As respostas vão ficando mais evidentes na medida em que florescem mais pessoas, projetos e programas advindos especialmente dos movimentos sociais localizados nos territórios populares. Temos empreendido e participado de várias iniciativas recentes que buscam não apenas valorizar saberes locais, mas também mobilizar a própria lógica da pesquisa usualmente feita em centros de pesquisa e nas universidades, produzindo um deslocamento das instâncias autorizadas historicamente para a produção de conhecimento. Durante a pandemia da COVID-19, por exemplo, muitos coletivos se organizaram no apoio material a famílias em situações de vulnerabilidade, mas também na coleta de dados que evidenciam as desigualdades estruturais da nossa sociedade (falei especialmente disso aqui). 

Nos últimos meses temos trabalhado aqui no data_labe na organização e análise de informações geradas durante uma campanha para coleta cidadã de dados sobre abordagem policial no Brasil. Escutamos mais de mil pessoas que acessam nossos conteúdos e fazem parte da nossa rede para revelar que existem “dois protocolos” para buscas pessoais: um para negros e outro para brancos. As chances de uma pessoa negra ser abordada pela polícia nas cidades do Rio de Janeiro e de São Paulo é 4 vezes maior que uma pessoa branca. 

Chamamos de ciência cidadã este modelo de abertura e dinâmica das formas de pensar a pesquisa e a produção de dados. Esse é um experimento para retomar um debate que pareceu perdido (ou enfraquecido) nas universidades e centros de pesquisa nas últimas décadas. A chegada de negras e negros nos laboratórios, o crescimento dos debates sobre decolonialidade do pensamento e da ação, o acesso aos modelos burocráticos para manutenção de organizações sociais são fatores que chamam minha atenção numa revoada que promete não recuar diante do avanço do neofascismo. Se sempre estivemos no front das lutas por direitos civis, humanos e ambientais, então agora estaremos também na luta por uma ciência mais aberta, diversa, participativa e cidadã. 

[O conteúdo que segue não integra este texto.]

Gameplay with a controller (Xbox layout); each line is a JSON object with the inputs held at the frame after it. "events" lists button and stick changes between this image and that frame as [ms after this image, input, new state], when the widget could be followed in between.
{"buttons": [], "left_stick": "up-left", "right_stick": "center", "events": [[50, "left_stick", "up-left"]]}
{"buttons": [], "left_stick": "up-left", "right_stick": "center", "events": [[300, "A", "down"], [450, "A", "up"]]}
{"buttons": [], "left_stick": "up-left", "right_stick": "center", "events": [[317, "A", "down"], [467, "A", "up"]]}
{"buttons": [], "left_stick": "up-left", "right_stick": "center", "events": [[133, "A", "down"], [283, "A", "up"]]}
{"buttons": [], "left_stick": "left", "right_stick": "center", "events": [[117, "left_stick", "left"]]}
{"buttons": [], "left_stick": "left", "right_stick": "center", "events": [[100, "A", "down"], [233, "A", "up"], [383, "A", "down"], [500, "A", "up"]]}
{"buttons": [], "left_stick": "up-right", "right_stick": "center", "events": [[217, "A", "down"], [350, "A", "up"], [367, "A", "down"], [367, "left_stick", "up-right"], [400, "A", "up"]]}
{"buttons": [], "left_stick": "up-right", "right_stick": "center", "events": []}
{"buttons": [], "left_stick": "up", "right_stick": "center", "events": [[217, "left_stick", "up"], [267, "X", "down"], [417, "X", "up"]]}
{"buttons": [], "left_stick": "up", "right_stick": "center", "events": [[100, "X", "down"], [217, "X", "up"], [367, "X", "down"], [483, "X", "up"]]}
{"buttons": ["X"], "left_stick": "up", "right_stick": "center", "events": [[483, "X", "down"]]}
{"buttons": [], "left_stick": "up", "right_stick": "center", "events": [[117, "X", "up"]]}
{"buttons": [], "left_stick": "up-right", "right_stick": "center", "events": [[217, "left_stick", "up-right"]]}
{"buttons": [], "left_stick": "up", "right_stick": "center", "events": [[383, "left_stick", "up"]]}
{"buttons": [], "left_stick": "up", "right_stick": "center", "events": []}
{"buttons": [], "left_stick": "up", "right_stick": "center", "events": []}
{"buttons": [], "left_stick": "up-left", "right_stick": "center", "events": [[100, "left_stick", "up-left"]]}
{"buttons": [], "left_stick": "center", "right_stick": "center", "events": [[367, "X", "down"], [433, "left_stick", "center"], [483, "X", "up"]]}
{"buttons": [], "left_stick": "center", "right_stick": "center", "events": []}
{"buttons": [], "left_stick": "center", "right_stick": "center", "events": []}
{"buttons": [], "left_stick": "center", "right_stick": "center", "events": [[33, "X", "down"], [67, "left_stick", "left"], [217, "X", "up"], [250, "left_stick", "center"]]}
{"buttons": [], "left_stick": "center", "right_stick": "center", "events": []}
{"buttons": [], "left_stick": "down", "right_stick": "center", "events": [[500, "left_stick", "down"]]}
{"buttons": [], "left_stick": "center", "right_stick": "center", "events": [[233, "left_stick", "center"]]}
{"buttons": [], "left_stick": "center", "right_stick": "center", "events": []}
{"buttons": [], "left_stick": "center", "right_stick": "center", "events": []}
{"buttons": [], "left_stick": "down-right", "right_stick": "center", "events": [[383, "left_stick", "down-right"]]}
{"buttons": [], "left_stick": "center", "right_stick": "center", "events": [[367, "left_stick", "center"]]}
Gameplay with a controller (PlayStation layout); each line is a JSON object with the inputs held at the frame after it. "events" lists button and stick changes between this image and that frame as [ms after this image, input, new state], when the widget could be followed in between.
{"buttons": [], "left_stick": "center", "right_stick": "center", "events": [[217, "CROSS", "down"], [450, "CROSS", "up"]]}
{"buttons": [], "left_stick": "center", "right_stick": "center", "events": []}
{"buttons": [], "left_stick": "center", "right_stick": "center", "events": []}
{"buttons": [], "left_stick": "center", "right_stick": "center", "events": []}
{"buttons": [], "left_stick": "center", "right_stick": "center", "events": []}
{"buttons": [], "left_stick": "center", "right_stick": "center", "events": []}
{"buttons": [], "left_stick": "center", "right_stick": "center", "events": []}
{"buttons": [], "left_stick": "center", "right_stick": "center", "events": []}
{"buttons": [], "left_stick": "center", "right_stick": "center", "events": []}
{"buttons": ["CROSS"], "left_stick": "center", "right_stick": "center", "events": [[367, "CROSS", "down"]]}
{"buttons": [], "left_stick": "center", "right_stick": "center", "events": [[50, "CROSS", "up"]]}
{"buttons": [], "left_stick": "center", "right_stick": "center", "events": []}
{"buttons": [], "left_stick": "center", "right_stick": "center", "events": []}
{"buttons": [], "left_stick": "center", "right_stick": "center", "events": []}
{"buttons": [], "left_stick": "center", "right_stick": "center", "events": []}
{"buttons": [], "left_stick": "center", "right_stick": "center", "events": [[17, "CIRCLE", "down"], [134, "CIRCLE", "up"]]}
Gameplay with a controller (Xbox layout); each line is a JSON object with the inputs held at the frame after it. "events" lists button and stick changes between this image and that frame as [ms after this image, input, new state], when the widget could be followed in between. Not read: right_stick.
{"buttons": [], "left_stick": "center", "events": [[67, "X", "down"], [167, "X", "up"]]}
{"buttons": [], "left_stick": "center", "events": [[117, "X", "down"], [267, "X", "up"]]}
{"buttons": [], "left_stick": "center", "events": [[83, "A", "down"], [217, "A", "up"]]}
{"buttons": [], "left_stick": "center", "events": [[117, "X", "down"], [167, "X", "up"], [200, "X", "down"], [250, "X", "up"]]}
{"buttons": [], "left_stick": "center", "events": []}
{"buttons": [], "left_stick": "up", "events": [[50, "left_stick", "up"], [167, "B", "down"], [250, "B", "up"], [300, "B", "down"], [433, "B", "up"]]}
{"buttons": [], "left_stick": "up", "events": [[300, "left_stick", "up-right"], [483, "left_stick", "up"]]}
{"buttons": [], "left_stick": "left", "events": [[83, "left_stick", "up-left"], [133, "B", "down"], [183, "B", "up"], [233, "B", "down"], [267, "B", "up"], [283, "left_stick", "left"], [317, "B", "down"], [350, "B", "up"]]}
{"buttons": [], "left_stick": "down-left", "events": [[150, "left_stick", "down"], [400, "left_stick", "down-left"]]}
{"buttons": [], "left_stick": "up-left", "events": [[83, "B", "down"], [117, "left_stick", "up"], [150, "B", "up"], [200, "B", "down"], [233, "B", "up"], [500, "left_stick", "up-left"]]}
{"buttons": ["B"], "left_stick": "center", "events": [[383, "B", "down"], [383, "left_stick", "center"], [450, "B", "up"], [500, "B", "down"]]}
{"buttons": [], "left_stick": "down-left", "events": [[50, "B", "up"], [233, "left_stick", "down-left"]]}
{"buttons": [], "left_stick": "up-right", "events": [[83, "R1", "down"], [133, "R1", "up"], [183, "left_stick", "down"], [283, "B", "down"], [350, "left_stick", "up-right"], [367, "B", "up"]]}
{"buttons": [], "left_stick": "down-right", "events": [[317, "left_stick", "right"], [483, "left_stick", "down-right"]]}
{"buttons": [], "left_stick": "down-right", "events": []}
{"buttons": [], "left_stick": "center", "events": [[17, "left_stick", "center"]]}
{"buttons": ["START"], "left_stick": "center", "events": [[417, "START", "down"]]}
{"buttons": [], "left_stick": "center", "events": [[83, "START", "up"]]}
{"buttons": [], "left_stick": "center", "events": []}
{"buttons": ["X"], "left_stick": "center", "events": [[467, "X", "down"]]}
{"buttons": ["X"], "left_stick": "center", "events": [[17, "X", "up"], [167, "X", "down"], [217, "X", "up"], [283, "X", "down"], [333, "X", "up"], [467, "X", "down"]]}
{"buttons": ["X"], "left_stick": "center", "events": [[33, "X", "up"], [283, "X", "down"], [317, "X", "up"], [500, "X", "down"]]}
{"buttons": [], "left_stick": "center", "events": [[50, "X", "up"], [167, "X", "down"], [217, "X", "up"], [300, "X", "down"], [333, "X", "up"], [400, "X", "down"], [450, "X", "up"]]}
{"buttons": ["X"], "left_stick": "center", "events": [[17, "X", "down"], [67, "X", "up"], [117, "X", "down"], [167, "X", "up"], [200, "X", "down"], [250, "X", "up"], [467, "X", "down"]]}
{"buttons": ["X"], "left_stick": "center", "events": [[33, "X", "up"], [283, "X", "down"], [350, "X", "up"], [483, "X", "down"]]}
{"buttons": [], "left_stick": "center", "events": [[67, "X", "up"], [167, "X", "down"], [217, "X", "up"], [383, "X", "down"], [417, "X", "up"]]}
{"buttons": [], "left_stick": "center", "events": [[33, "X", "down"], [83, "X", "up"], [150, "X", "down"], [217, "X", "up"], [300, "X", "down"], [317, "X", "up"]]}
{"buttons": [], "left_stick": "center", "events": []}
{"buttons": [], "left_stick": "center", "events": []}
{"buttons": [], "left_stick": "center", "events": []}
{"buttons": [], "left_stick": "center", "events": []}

[1] Gilberto é diretor e co-fundador do data_labe, um laboratório de pesquisa, tecnologias, educação e jornalismo que fica no Conjunto de Favelas da Maré, no Rio de Janeiro.

[2] Manifesto Jararaca. Disponível em jararacalab.org.br

[3] SANTIN, Dirce Maria; CAREGNATO, Sônia Elisa. The binomial center-periphery and the evaluation of science based on indicators. Investigación bibliotecológica; México, 2019. Disponível aqui.